Archer’s books tend to regard the natural environment purely as a tonic, and he eschews the martial tone evident in the writings of earlier Australian nature writers. Professor Tom Griffiths writes in his 1996 book Hunters and Collectors, about early Victorian naturalists of the generation that came before Archer's, that they inhabited the fringes of bohemian literary culture and shared its obsession with a masculine ethic. “Environmental consciousness blended with the advocacy of racial purity and the assertion of white ‘native’ traditions,” writes Griffiths, director of the Centre for Environmental History at the Australian National University.

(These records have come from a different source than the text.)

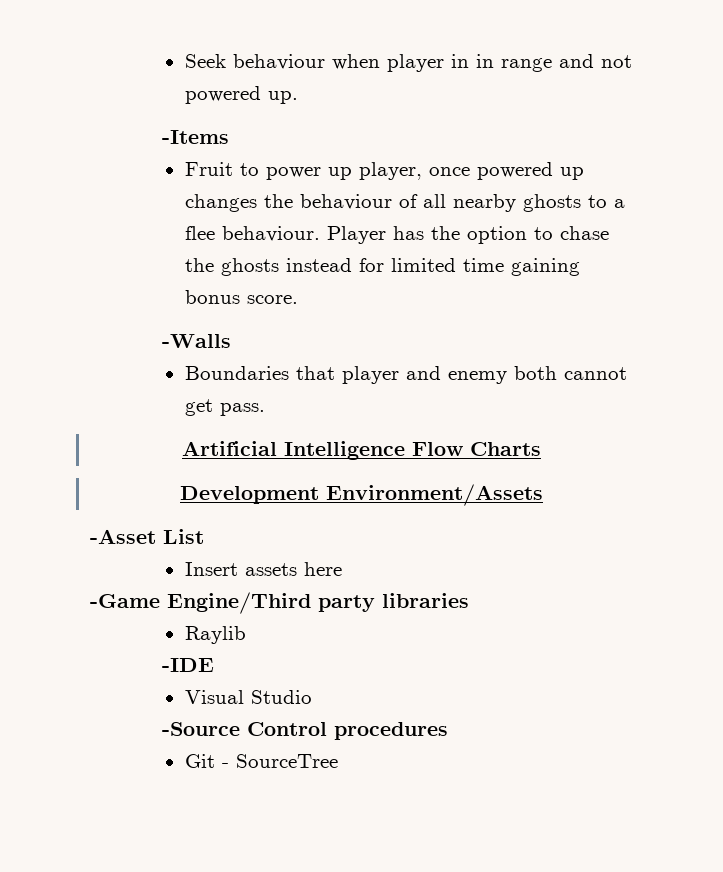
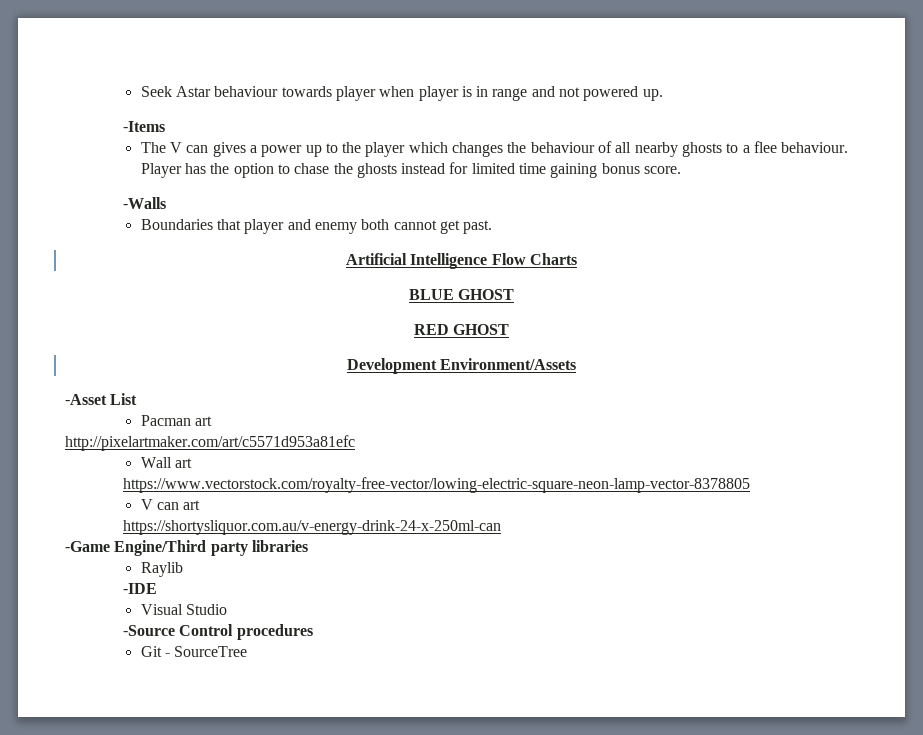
[232,54,325,70] behaviour -> [175,86,376,101] Astar behaviour towards player
[450,54,469,68] in -> [461,86,472,97] is
[184,162,584,180] Fruit to power up player, once powered up -> [140,142,448,157] The V can gives a power up to the player which
[219,403,265,416] pass. -> [463,220,493,234] past.
(541, 449) none -> [408,289,515,300] [413,324,510,335] // BLUE GHOST // RED GHOST
[184,562,342,576] Insert assets here -> [140,415,212,426] [65,435,355,451] [140,457,192,468] [122,477,750,493] [140,499,201,510] [122,520,501,535] Pacman art // http://pixelartmaker.com/art/c5571d953a81efc // Wall art // https://www.vectorstock.com/royalty-free-vector/lowing-electric-square-neon-lamp-vector-8378805 // V can art // https://shortysliquor.com.au/v-energy-drink-24-x-250ml-can

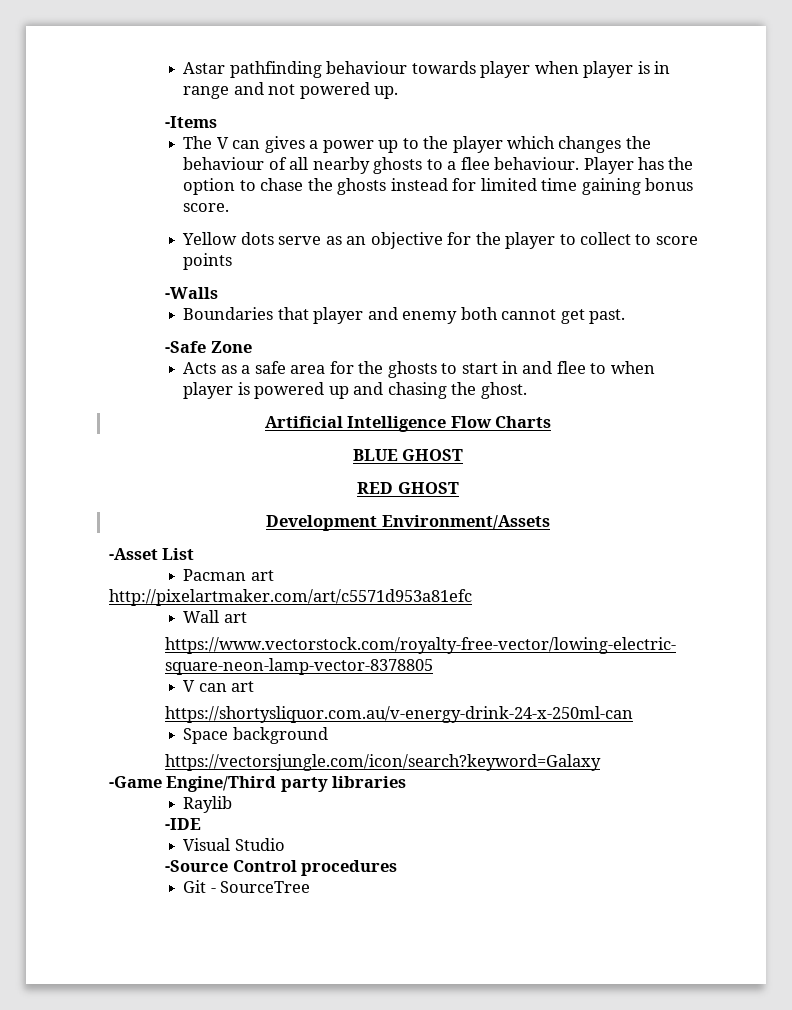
[140,86,211,97] Seek Astar -> [183,61,322,78] Astar pathfinding
(682, 170) none -> [182,232,698,249] [183,253,233,270] // Yellow dots serve as an objective for the player to collect to score points
(493, 227) none -> [165,341,252,353] [183,361,655,378] [183,382,527,399] // -Safe Zone // Acts as a safe area for the ghosts to start in and flee to when player is powered up and chasing the ghost.
(501, 527) none -> [183,727,328,744] [165,754,602,771] // Space background // https://vectorsjungle.com/icon/search?keyword=Galaxy

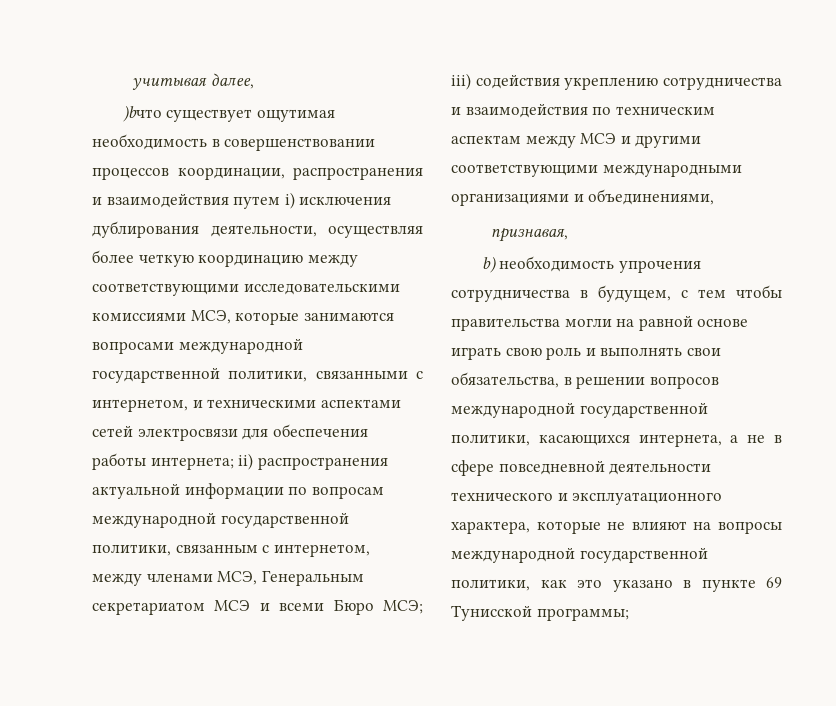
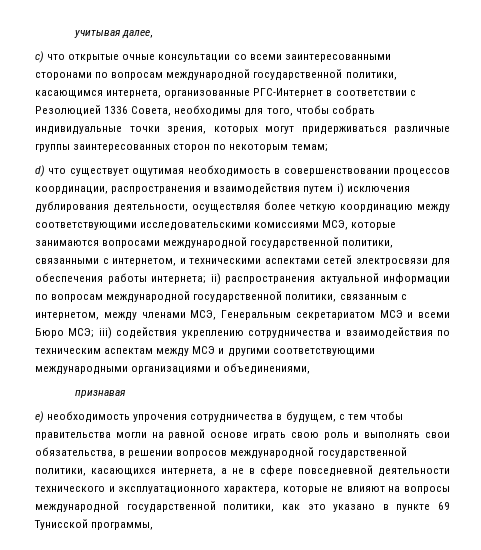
[122,105,162,122] )bчто -> [35,51,391,63] [35,69,397,81] [35,88,416,98] [35,105,375,117] [35,126,450,135] [35,144,328,152] [35,165,67,177] c) что открытые очные консультации со всеми заинтересованными сторонами по вопросам международной государственной политики, касающимся интернета, организованные РГС-Интернет в соответствии с Резолюцией 1336 Совета, необходимы для того, чтобы собрать индивидуальные точки зрения, которых могут придерживаться различные группы заинтересованных сторон по некоторым темам; // d) что
[491,228,569,242] [481,256,496,273] признавая, // b) -> [74,390,126,398] [35,411,44,423] признавая // e)
[536,608,629,621] программы; -> [91,522,154,530] программы,

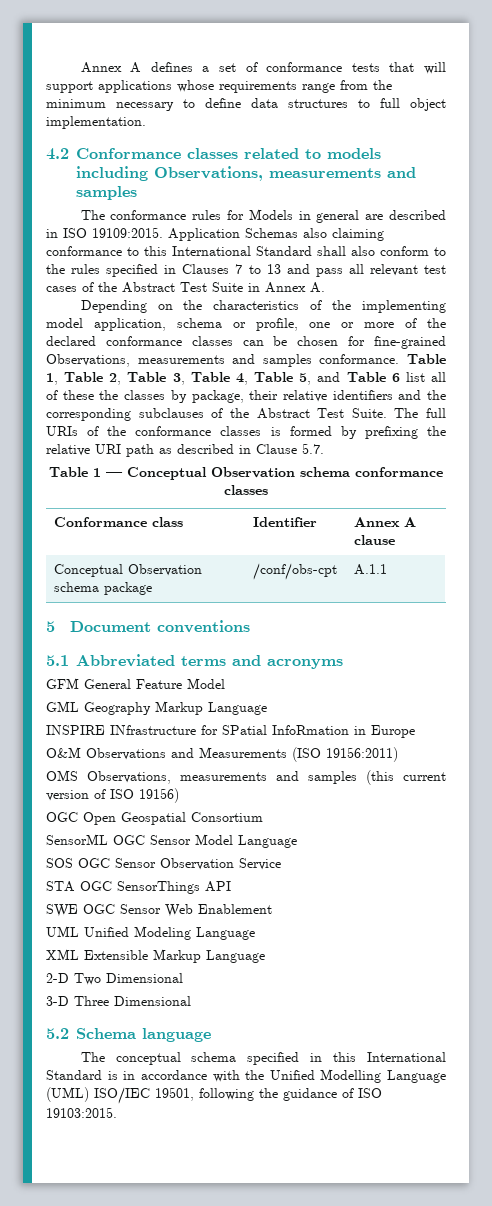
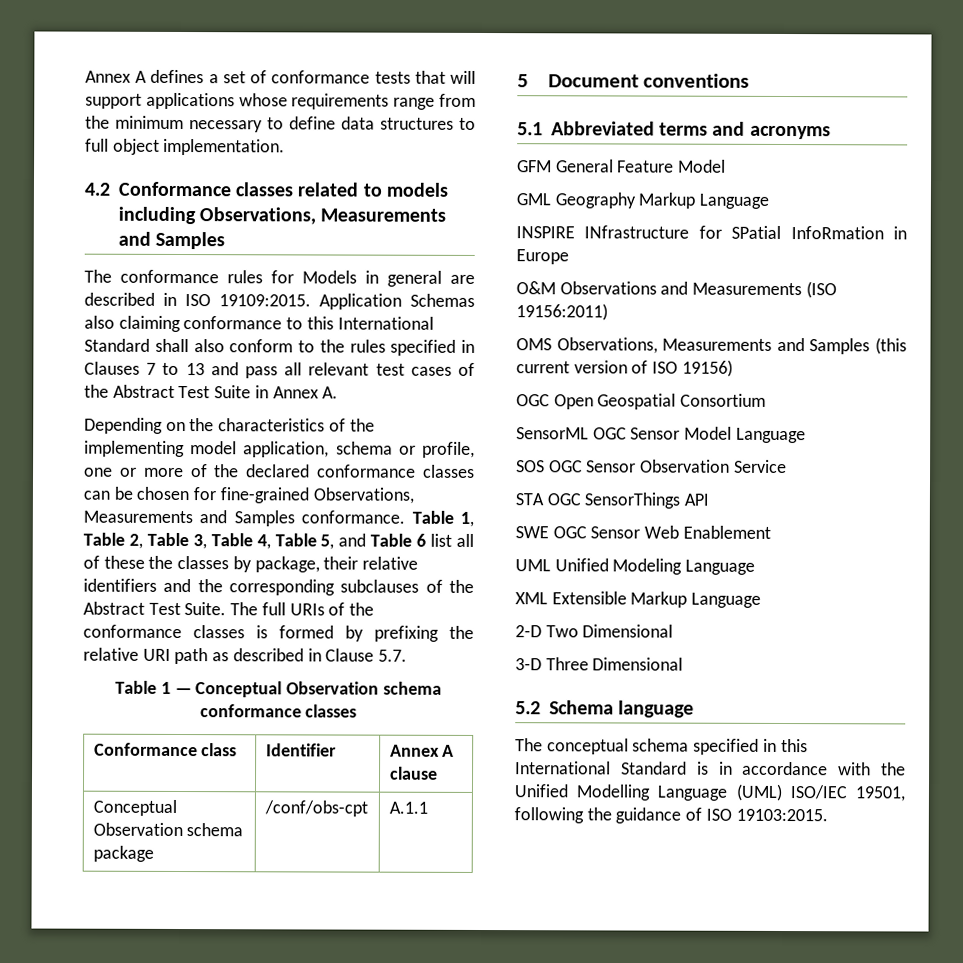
[269,167,416,178] [76,186,137,200] measurements and samples -> [320,208,447,222] [117,231,226,250] Measurements and Samples
[137,354,312,367] measurements and samples -> [83,510,295,527] Measurements and Samples
[180,771,357,784] measurements and samples -> [662,337,871,355] Measurements and Samples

Archer’s Romanticism is from an even earlier time than this, and resembles that of Wordsworth rather than that of Kipling. When you read Archer's books there is in them the ancient (for us!) Romantic concept of 'Joy', Schiller's 'Freude', a sustaining sense of pleasure that only the natural environment can deliver. It comes together, in Archer's mind, with the labour of a man like Farrer, who worked against the odds to create something that only he could see a benefit in. It is a feeling that is self-evident to the person who undertakes the activity, in Archer's case bushwalking, in Farrer's case agronomy. And it makes him value freedom from oppression wherever it occurs, as for example it did for Archer after the bloody Spanish civil war of the later 1930s, a war backed by Nazi Germany with the support of the Catholic Church and (what Archer called in his pamphlet) Big Business.

In my mind, the disparate publications that constitute Archer's bibliography all have something that ties them together.